Bonsai Styles: Roots over rock

A 'Deshojo' Japanese maple

 

There is no quick way to produce a root over rock bonsai. I would advise that if you want a tree in this style, cutting's are your best method.

In the first year plant your cutting in a deep container to allow the roots to get long enough to be wrapped around the rock.

 

Year two and you can place the young tree over the rock. Before doing so a little preperation work is called for. Mix a paste of clay and peat and smear it over the rock in the places where you want the roots to be, taking care to position the roots around the rock, not just to one side. Cover the roots with more of the paste and wrap the rock in a string, of a type that will rot away over time and not damage the roots. Sisal string is ideal for this as it will rot away.

To achieve the maximum thickening of the roots as soon as possible, plant the tree in the ground and water it in well, or plant it in the biggest container available.

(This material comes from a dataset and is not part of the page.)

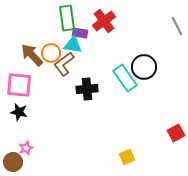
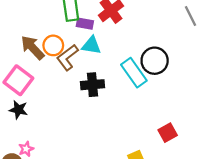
cyan triangle: (73, 45) -> (91, 45), moved
pink square: (19, 85) -> (18, 80), turned 32
red square: (176, 133) -> (168, 133), moved

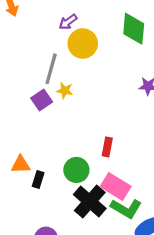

While in the ground, begin to develop the trunk and branch structure. The ideal way to do this is using the 'clip and grow' method,

Allow the tree a few years to thicken, then pot up an start to style the top.

Here we see two young spruce, planted on a rock. The roots do not go down into the dish, the soil is all in pockets of rock. The dish is only there for the rock to stand on.

Bonsai like this need to be watched, as they can dry out very quickly.

A root over rock Trident Maple

A root over rock juniper

The roots of coniferous trees will take longer to swell and clasp the rock, than their deciduous cousins and here we see a maple over rock with a good root structure.

Here we see a Maple under development. After a few years in the ground, it's in a training pot to make it easier to work on.

The real thing, a Yew growing on the rock walk at Kew Gardens outstation at Wakehurst Place, West Sussex in the UK, Its one of many trees growing this way.

Another example from Wakehurst Place. The light grey area in the middle of the picture is a wall of Beech roots about 8 feet high.